[GIVEN ENTRIES — start]

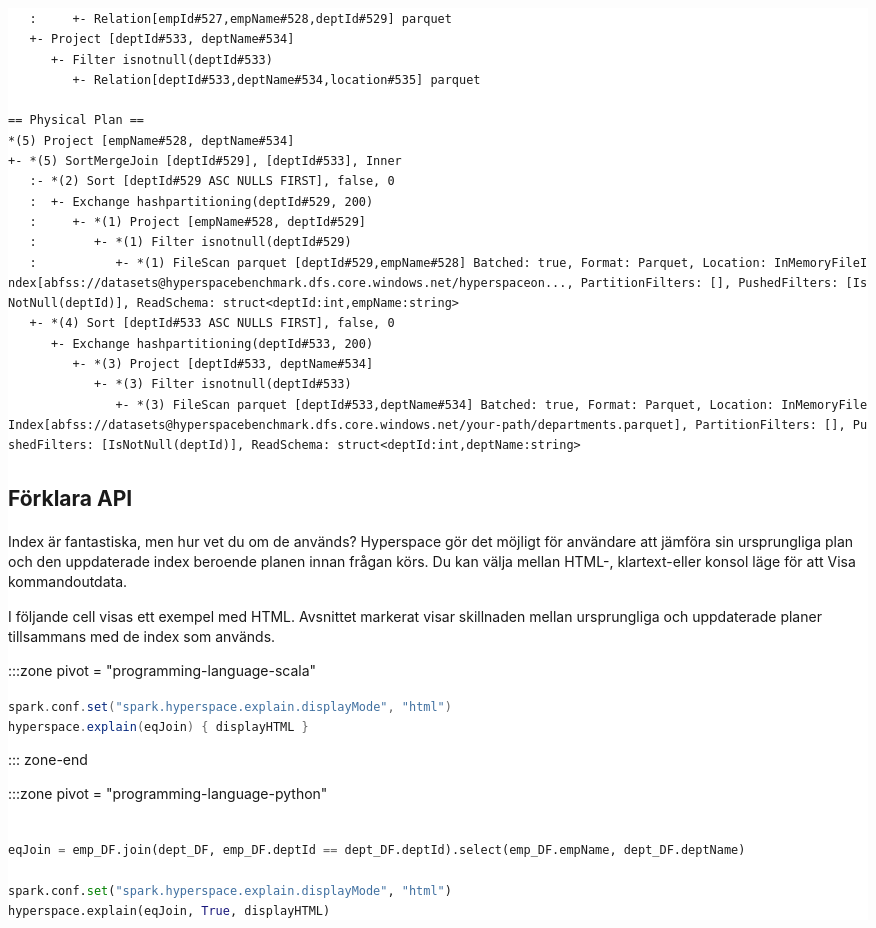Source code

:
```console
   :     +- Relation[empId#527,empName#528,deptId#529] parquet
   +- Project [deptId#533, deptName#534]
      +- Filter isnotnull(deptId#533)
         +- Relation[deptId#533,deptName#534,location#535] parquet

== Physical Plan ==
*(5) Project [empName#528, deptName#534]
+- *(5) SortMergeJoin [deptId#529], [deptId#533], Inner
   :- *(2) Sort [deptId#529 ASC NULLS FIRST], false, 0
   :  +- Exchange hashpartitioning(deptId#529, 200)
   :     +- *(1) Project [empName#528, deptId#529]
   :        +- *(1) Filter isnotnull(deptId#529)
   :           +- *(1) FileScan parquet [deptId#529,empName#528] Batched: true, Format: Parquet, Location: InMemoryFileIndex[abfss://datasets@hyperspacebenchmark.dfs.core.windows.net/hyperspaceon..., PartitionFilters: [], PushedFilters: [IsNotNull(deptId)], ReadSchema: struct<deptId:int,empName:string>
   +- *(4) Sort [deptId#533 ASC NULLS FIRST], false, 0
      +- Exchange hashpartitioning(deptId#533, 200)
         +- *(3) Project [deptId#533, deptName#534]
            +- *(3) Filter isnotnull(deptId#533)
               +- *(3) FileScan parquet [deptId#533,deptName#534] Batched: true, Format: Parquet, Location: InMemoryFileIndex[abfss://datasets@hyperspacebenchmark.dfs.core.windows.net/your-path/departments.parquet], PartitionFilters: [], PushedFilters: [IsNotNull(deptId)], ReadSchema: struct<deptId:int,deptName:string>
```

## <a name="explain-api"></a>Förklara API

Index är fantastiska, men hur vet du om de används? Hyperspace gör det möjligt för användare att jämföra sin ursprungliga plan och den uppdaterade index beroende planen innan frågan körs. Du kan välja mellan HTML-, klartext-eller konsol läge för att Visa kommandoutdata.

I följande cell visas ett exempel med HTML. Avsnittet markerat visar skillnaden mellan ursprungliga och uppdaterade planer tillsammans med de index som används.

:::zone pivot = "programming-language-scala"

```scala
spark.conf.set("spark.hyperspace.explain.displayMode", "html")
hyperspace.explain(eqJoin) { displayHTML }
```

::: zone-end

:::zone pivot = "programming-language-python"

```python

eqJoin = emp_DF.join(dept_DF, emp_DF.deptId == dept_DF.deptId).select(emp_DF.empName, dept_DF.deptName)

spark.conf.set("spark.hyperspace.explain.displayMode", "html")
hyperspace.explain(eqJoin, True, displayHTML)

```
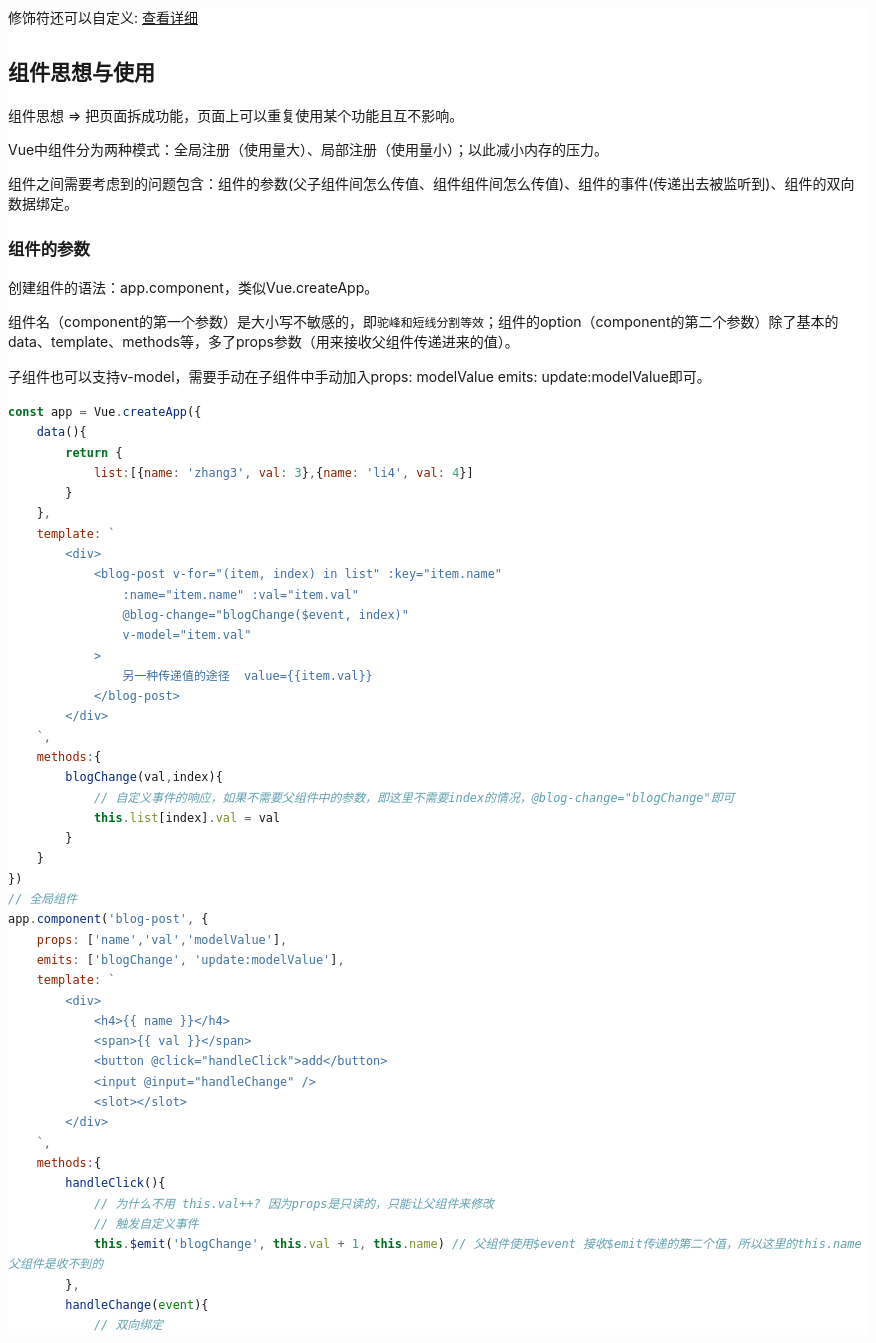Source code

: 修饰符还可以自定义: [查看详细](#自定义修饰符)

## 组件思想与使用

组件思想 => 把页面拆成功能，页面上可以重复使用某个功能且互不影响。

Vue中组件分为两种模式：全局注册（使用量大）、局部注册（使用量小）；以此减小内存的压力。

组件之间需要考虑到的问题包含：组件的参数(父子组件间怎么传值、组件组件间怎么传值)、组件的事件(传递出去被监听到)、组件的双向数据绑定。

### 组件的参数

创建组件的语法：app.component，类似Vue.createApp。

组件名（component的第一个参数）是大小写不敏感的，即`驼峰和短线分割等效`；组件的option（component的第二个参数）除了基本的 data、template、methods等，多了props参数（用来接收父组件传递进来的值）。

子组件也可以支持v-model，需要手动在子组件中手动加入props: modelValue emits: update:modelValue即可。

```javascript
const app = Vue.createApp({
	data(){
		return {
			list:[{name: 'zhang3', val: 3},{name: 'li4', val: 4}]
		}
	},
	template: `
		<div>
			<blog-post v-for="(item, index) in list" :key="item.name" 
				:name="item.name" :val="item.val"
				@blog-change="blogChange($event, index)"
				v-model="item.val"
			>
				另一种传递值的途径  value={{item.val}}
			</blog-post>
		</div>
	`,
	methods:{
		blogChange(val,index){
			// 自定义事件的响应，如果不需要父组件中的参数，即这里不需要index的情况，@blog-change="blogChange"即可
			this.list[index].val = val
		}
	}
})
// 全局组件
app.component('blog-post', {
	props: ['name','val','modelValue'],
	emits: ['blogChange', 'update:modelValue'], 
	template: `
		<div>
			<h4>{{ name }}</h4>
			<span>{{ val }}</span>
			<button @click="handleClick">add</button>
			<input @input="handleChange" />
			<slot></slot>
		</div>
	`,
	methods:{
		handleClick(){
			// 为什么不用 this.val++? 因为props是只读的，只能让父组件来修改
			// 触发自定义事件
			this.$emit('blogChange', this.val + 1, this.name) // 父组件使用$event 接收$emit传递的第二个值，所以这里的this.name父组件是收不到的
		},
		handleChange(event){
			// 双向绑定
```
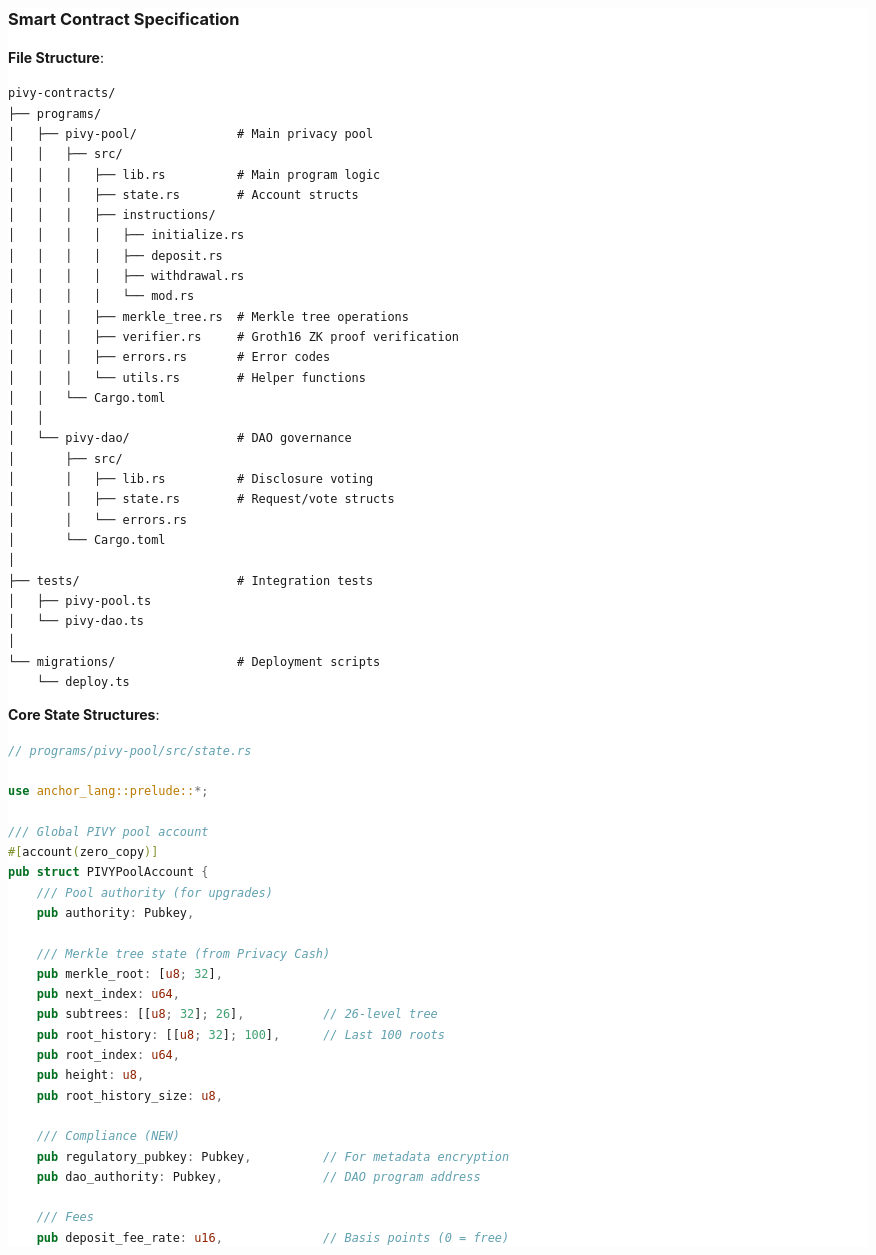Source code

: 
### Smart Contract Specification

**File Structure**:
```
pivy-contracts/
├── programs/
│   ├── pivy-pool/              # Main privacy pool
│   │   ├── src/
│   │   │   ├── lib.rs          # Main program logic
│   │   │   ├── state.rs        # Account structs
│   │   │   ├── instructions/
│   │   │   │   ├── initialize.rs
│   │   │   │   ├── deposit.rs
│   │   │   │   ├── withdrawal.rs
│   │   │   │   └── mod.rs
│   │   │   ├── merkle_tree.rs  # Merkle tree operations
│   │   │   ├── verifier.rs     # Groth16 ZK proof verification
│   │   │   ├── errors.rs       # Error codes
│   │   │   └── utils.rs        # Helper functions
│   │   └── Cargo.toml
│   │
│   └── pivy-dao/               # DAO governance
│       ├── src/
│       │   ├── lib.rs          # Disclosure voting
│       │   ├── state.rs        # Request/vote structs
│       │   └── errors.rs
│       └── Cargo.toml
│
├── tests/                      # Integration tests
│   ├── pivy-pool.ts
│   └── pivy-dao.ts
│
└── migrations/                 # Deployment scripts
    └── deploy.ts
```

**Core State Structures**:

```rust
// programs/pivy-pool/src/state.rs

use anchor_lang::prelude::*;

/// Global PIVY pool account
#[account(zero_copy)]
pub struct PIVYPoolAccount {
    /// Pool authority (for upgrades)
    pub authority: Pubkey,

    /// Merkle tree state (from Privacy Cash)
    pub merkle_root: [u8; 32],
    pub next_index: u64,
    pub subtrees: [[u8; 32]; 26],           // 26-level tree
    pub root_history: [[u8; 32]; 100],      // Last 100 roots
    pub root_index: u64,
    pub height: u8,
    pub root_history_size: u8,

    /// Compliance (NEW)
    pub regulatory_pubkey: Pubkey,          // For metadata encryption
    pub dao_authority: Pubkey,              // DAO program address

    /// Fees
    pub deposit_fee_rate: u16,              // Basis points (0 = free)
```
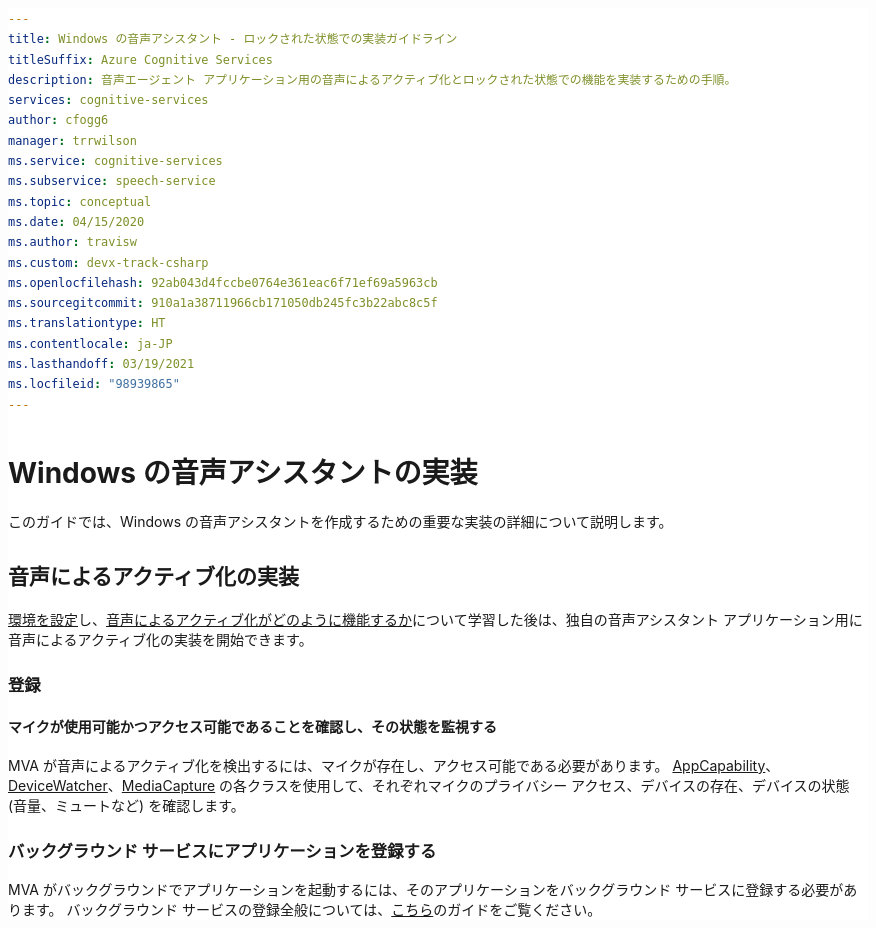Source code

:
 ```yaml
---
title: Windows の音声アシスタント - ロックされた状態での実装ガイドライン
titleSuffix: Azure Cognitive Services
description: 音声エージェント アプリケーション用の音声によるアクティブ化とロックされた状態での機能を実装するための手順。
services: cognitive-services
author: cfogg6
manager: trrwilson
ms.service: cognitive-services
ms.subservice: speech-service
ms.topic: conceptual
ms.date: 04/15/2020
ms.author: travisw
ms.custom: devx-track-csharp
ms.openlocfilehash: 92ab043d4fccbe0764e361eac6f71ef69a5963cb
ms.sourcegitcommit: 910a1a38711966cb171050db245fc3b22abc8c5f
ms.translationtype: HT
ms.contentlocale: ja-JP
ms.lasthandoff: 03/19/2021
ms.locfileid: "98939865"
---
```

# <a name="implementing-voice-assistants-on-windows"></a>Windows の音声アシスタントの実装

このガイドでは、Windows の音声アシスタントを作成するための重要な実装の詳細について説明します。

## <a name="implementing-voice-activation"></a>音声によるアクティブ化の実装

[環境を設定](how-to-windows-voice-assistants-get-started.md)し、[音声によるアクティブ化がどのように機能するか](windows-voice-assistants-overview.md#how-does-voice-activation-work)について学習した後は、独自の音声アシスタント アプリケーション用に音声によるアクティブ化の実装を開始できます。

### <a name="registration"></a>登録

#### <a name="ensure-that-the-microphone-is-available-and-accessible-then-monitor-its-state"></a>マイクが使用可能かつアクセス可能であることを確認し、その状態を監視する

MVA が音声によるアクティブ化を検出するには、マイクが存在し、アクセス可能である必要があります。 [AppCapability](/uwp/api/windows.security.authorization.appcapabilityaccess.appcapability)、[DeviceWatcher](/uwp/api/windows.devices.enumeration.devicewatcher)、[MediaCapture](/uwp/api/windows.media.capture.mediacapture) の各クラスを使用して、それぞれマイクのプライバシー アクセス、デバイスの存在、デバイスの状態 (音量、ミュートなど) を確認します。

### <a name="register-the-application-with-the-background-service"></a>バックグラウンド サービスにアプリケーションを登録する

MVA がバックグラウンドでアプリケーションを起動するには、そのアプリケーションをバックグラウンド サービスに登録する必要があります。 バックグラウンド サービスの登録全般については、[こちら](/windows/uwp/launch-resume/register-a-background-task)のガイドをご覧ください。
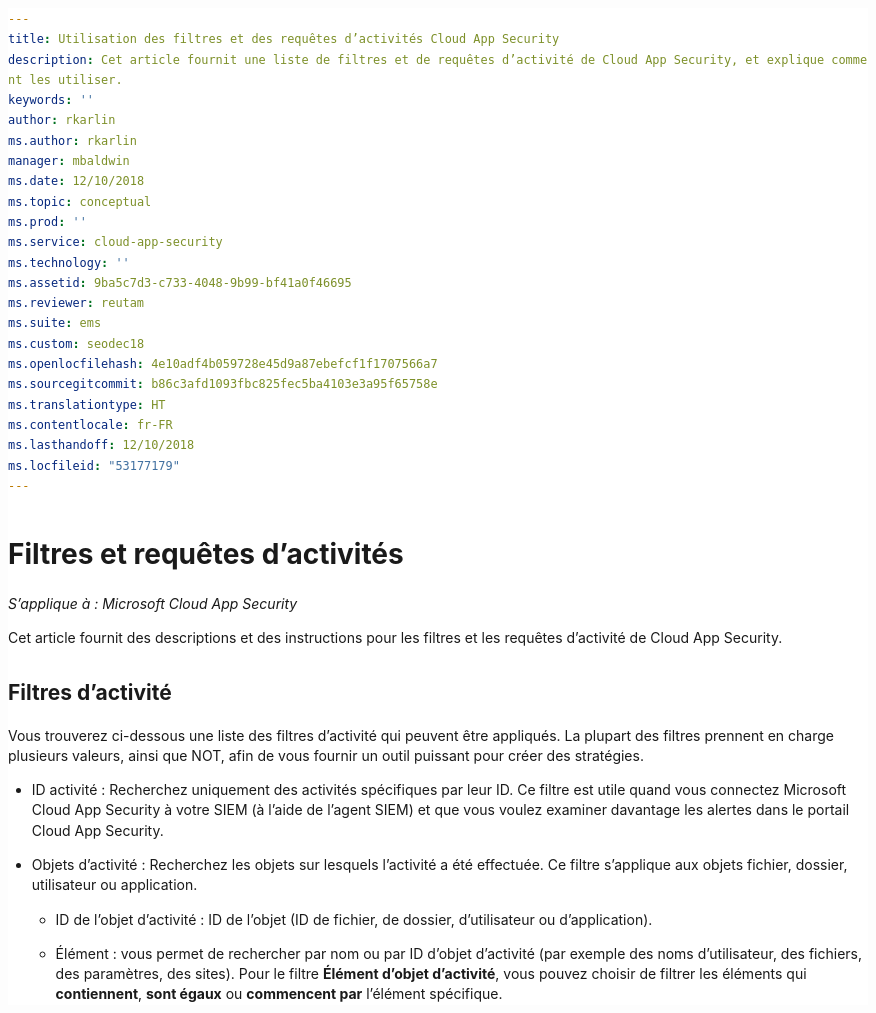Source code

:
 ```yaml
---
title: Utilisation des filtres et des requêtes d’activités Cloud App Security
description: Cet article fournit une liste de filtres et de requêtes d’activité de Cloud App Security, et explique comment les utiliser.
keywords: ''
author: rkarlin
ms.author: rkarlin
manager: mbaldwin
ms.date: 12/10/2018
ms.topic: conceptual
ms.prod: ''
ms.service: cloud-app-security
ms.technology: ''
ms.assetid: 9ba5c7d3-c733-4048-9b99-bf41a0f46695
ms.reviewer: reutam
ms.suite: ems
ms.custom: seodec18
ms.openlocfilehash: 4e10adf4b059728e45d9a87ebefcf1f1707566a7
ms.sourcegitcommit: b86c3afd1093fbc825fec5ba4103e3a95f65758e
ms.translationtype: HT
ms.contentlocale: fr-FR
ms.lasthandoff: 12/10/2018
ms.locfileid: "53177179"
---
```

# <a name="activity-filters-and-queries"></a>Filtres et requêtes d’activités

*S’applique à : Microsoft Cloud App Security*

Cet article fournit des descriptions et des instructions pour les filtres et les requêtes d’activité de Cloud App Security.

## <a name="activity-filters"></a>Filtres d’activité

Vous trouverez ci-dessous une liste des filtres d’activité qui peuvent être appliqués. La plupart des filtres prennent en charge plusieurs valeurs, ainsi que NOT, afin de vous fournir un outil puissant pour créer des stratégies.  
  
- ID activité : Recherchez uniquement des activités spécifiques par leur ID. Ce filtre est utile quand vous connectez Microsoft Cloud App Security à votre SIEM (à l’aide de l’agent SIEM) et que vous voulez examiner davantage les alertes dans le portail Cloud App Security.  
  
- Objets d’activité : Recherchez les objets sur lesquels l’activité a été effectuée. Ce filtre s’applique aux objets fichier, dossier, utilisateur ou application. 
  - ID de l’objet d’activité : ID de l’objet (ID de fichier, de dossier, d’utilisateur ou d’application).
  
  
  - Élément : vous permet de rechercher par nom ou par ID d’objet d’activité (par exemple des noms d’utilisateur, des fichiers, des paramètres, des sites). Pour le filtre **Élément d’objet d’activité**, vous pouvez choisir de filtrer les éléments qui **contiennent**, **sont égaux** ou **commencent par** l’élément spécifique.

[GIVEN ENTRIES — finish]

■ WHAT YOU HAVE TO DO
Reproduce each line from the records that contains the word "programs".

■ RESPONSE
├── programs/
// programs/pivy-pool/src/state.rs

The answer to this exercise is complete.